FBI Ten Most Wanted Fugitive
- Charges: Unlawful flight to avoid prosecution - Criminal homicide

Description
- Born: June 19, 1970 (age 55) Pachuca, Hidalgo, Mexico

Status
- Added: August 14, 2003
- Caught: February 25, 2006
- Number: 477
- Captured

= Genero Espinosa Dorantes =

Captured Mexican murderer

Genero Edgar Espinosa Dorantes (born June 19, 1970 in Pachuca, Hidalgo, Mexico) is a Mexican criminal, who was the 477th fugitive listed on the FBI Ten Most Wanted Fugitives list.

==Background==
He was wanted by the FBI for his alleged participation in the burning, beating, torture and murder of his four-year-old stepson in Nashville, Tennessee, in February 2003. He was considered armed and extremely dangerous.

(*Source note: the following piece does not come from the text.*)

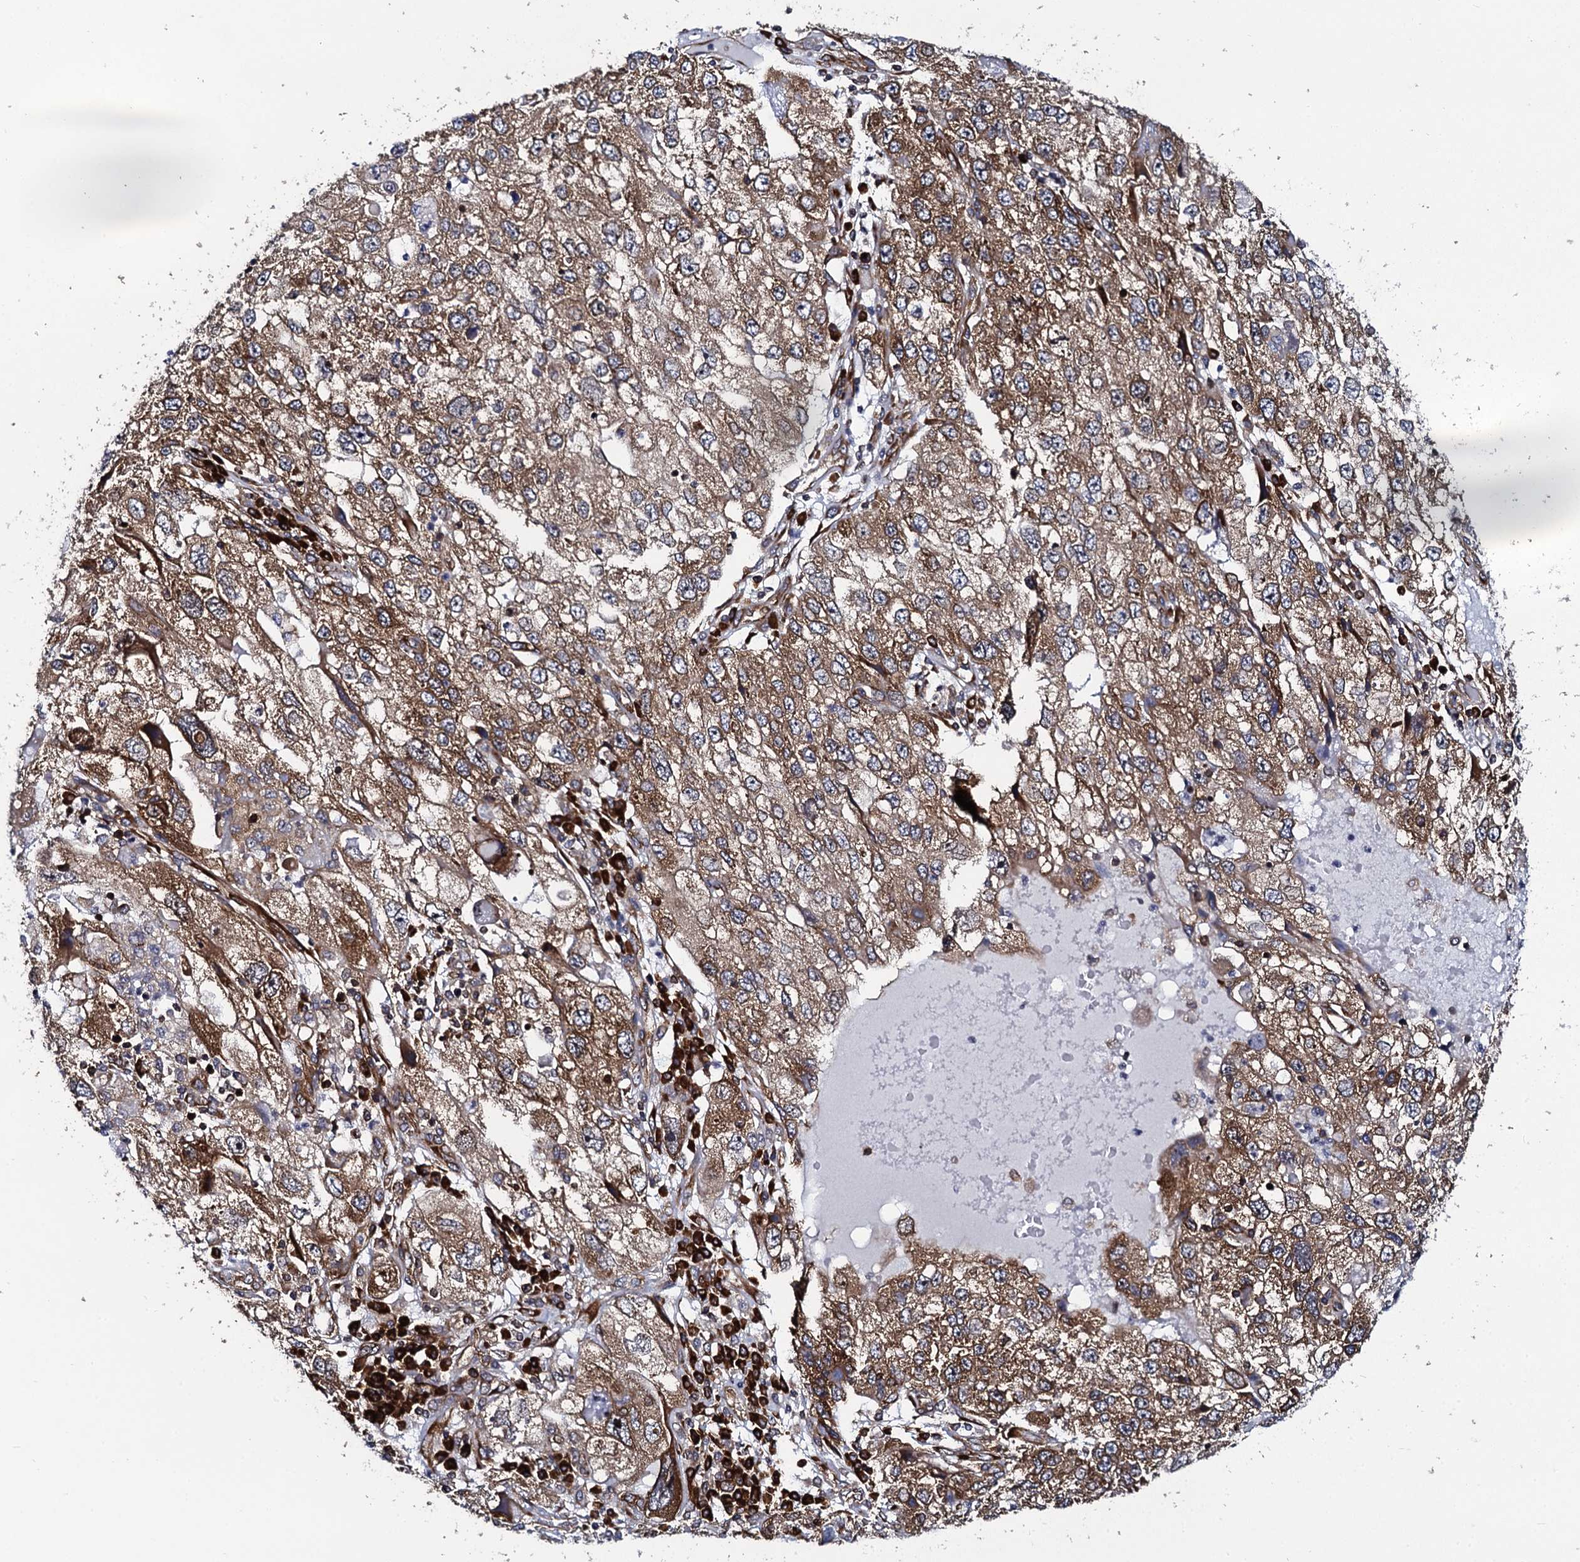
{"staining": {"intensity": "moderate", "quantity": ">75%", "location": "cytoplasmic/membranous"}, "tissue": "endometrial cancer", "cell_type": "Tumor cells", "image_type": "cancer", "snomed": [{"axis": "morphology", "description": "Adenocarcinoma, NOS"}, {"axis": "topography", "description": "Endometrium"}], "caption": "Endometrial cancer stained with DAB (3,3'-diaminobenzidine) immunohistochemistry shows medium levels of moderate cytoplasmic/membranous expression in about >75% of tumor cells. (Brightfield microscopy of DAB IHC at high magnification).", "gene": "SPTY2D1", "patient": {"sex": "female", "age": 49}}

The FBI offered a reward of up to $100,000 for information leading directly to the arrest of Genero Espinosa Dorantes. On February 25, 2006, he was arrested in Tijuana, Baja California, Mexico. He was sentenced on July 8, 2006, and is currently incarcerated at the Northwest Correctional Complex, which is located in Tiptonville, Tennessee. He will be eligible for parole on December 12, 2064.